Chaque solution rompant avec le capitalisme a sa logique, mais bute sur la manière de convaincre des peuples qui ont pris les très mauvaises habitudes de la liberté, de l'individualisme, de la démocratie sous toutes ses formes, qui font qu'il n'y a pas, en vue, de solution qui ne soit précaire et révocable. Allez dire à des français, pour prendre l'exemple qui m'est le plus familier, qu'ils devront cesser de partir en vacances, d'aller à la chasse ou à la pêche, de manger de la viande et du poisson plus d'une fois par semaine, de ne se chauffer en hiver qu'avec leur doudoune*, de ne circuler qu'en transports en commun, en restant bien sages sous l'oeil sévère du conducteur et de ses aides.Il faudrait bien plus que cinq ans** pour réduire significativement les inégalités et faire oublier l'abondance et la liberté perdue. Il faudrait bien mettre au pas les récalcitrants et les grognons! Et les empêcher de quitter le paradis pour aller gémir et en dire du mal à ceux qui vivraient encore dans le stupre capitaliste! Comment réussir cette gageure sans barbelés, sans miradors et sans "vopos"?

Sceptique

*Il est vrai que dans la futurologie écologique, l'hiver devait disparaître par la faute des hommes et que cette question du chauffage se réglerait d'elle-même, mais il y a des couacs du côté de la météo.

**Nos législatures ne disposent que de cinq ans avant d'avoir à rendre compte de leur bilan. Et l'envie de leur tordre le cou n'attend même pas ce délai pour être criée.

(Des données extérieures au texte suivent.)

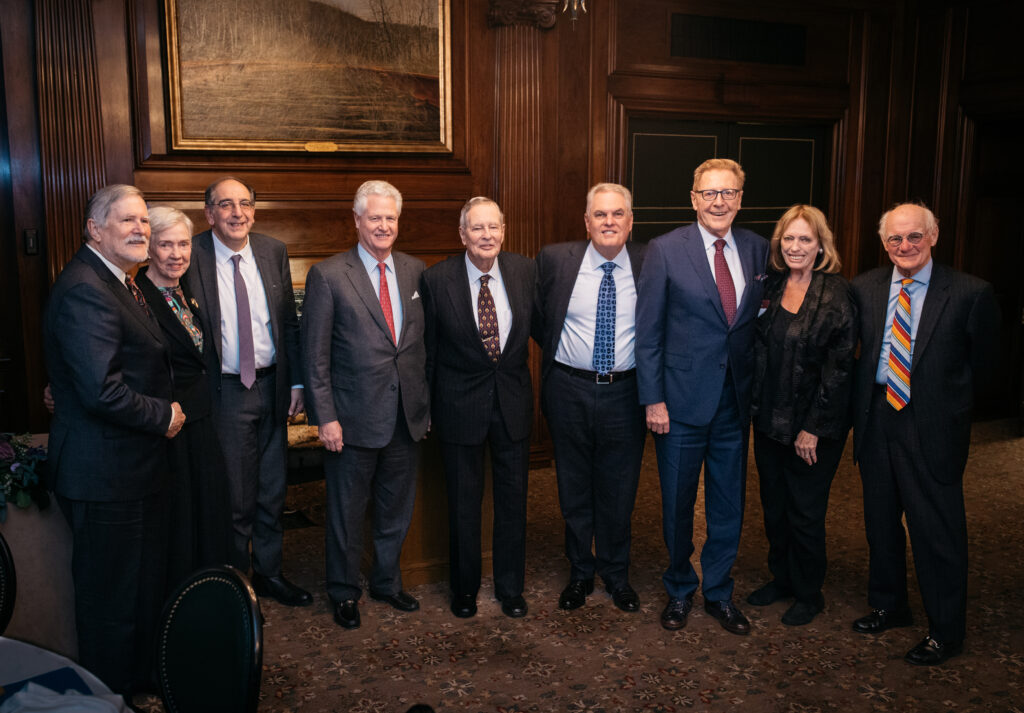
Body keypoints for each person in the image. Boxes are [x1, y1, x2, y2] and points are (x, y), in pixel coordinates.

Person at [43, 184, 185, 698]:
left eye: (144, 220)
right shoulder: (86, 286)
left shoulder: (121, 282)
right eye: (127, 220)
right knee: (110, 605)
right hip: (103, 475)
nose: (141, 229)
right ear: (94, 229)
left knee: (140, 591)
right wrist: (163, 415)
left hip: (132, 471)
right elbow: (101, 389)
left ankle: (138, 687)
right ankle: (108, 699)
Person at [850, 202, 999, 665]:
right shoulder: (865, 288)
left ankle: (946, 630)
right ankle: (889, 605)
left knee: (937, 532)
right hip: (877, 418)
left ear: (933, 236)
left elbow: (989, 370)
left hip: (930, 426)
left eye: (914, 236)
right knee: (880, 524)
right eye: (895, 239)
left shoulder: (971, 293)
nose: (905, 246)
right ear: (884, 243)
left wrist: (947, 409)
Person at [636, 158, 768, 634]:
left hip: (734, 404)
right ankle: (678, 588)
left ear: (739, 199)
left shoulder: (757, 249)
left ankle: (718, 591)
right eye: (709, 193)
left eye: (728, 193)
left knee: (728, 504)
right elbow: (647, 333)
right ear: (693, 199)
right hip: (679, 405)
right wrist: (653, 399)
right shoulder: (666, 250)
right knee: (676, 504)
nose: (719, 201)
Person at [301, 180, 430, 630]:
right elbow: (314, 355)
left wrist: (424, 407)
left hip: (405, 417)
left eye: (390, 218)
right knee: (346, 513)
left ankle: (387, 582)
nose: (383, 226)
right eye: (374, 217)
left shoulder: (416, 271)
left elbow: (420, 348)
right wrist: (326, 417)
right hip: (351, 420)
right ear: (356, 220)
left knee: (396, 507)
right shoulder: (329, 275)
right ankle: (343, 591)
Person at [186, 177, 310, 607]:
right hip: (224, 393)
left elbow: (288, 325)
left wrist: (296, 383)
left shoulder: (272, 250)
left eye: (244, 204)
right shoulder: (192, 254)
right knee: (236, 500)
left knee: (273, 491)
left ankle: (271, 574)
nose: (237, 213)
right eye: (226, 205)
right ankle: (238, 590)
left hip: (274, 386)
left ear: (254, 212)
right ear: (209, 214)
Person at [534, 183, 647, 613]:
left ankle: (616, 575)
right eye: (600, 215)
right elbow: (539, 320)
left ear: (630, 221)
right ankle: (580, 573)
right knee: (574, 487)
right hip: (569, 389)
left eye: (618, 214)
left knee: (620, 489)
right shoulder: (555, 260)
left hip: (626, 392)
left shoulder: (648, 262)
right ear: (586, 222)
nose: (609, 222)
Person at [421, 197, 535, 619]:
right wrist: (426, 407)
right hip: (457, 406)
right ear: (462, 234)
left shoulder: (525, 271)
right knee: (463, 504)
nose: (487, 236)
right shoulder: (437, 280)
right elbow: (428, 352)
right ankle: (464, 589)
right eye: (477, 228)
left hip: (513, 405)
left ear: (503, 230)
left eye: (494, 227)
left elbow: (543, 328)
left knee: (513, 502)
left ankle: (511, 588)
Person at [746, 205, 856, 626]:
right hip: (769, 422)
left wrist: (812, 428)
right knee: (773, 507)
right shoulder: (771, 285)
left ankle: (809, 593)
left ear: (820, 245)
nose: (795, 247)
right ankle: (783, 579)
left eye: (804, 240)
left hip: (811, 428)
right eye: (788, 239)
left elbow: (840, 367)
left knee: (805, 512)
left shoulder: (835, 293)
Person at [136, 206, 231, 584]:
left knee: (209, 517)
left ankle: (212, 599)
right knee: (179, 527)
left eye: (182, 244)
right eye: (165, 245)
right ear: (148, 249)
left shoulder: (187, 290)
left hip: (201, 421)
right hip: (168, 430)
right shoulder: (137, 296)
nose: (177, 254)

Note du 6 Mai 2010: Les trois morts d'Athènes, qui ne sont pas tombés sous les balles de la police, sont le résultat de cette haine cultivée par les extrémistes, qui seraient incapables de démontrer qu'ils ont été d'abord les victimes...de leurs victimes. Il s'agit d'une haine purement fantasmatique, qui déshonore ceux qui la soufflent ou qui l'attisent, comme s'en est vanté Razzy Hammadi, personnalité socialiste interrogée par Michel Field. Il faut espérer qu'un bon nombre de ces assassins potentiels ont conservé assez de raison et de morale pour prendre la mesure de la sottise à laquelle ils se sont ralliés, et qu'ils s'en détourneront.